== SELECTED EXTRACT ==
Understanding Set Theory – What, Where, Why, and How do we use it in Data Science

Set in mathematics is a well-defined collection of objects that doesn’t vary from person to person. In this article, we will briefly discuss set theory, its representation, subset, cardinality, union and intersection of sets with the help of examples.

Set theory is a mathematical theory of a well-defined collection of objects called a set, and the objects of the set are called elements. 

Every dataset that we use for the machine learning model is a collection of objects of a particular kind, such as

Meteorological data consists of temperature (minimum and maximum), wind speed, wind direction, visibility, sea level pressure, humidity, geographical location, humidity, precipitation, and many more.

Meteorologist uses this data to forecast the weather of any particular region, but it is more complex than it looks. They first pre-process the data, i.e., 

• Classifies the given dataset into categorical and numerical datasets
• Joining different variables (union & intersection) to find the correlation between the variables
• Split the datasets into two different subsets for training and testing data.

This article will briefly discuss sets, types of sets, subsets, the cardinality of the set, the union and intersection of sets, and how they can be used in Data science.

So, let’s dive deep to learn more about set theory.

Table of Content

• What is Set
  • Representation
    • Roster Form
    • Set Builder Form
  • Subset
  • Types of set
• Cardinality of Sets
• Union and Intersection of Sets

What is Set

Set in mathematics is a well-defined collection of objects that doesn’t vary from person to person.

Example: 

1. First five Natural Numbers: {1, 2, 3, 4, 5}
2. Vowels in English: {a, e, i, o, u}

Note: 

1. The objects of the set are called elements.
2. A set of 5 best cricketers in the world is not a set, as it will vary from person to person.

Representation

Set can be represented in two forms:

Roster Form: In the roster form, all the elements of a set are listed. The set elements are separated by commas and enclosed in {}.
===
## [PROBLEM STATEMENT]
Print the passage of the set theory article starting at "Set theory is" and ending at "and testing data.". The items have nothing to do with this.
== DATA EXCERPTS ==
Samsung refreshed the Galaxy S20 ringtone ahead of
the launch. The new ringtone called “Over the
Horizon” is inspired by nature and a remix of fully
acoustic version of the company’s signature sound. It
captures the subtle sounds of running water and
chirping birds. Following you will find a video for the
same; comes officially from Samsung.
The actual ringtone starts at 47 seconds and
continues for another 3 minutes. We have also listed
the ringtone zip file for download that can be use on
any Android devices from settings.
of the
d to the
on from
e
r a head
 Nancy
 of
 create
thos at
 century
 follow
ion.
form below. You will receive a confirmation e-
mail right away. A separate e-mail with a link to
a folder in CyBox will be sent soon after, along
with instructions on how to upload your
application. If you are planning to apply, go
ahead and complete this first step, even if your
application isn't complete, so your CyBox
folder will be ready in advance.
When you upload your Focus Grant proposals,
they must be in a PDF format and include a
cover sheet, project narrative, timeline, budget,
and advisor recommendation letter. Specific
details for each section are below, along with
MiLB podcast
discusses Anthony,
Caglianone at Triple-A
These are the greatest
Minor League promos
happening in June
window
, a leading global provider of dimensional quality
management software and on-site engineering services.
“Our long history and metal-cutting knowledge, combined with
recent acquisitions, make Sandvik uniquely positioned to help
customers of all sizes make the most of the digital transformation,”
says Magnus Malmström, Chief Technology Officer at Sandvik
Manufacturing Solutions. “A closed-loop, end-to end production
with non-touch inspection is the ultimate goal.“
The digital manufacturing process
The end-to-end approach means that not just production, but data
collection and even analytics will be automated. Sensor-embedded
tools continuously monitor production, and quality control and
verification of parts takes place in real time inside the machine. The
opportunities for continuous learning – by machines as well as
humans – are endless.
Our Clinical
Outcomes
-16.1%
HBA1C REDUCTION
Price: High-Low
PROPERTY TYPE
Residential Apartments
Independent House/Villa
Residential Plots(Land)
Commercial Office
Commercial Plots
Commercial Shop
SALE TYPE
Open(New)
===
## [ANSWER BELOW]
Set theory is a mathematical theory of a well-defined collection of objects called a set, and the objects of the set are called elements. 

Every dataset that we use for the machine learning model is a collection of objects of a particular kind, such as

Meteorological data consists of temperature (minimum and maximum), wind speed, wind direction, visibility, sea level pressure, humidity, geographical location, humidity, precipitation, and many more.

Meteorologist uses this data to forecast the weather of any particular region, but it is more complex than it looks. They first pre-process the data, i.e., 

• Classifies the given dataset into categorical and numerical datasets
• Joining different variables (union & intersection) to find the correlation between the variables
• Split the datasets into two different subsets for training and testing data.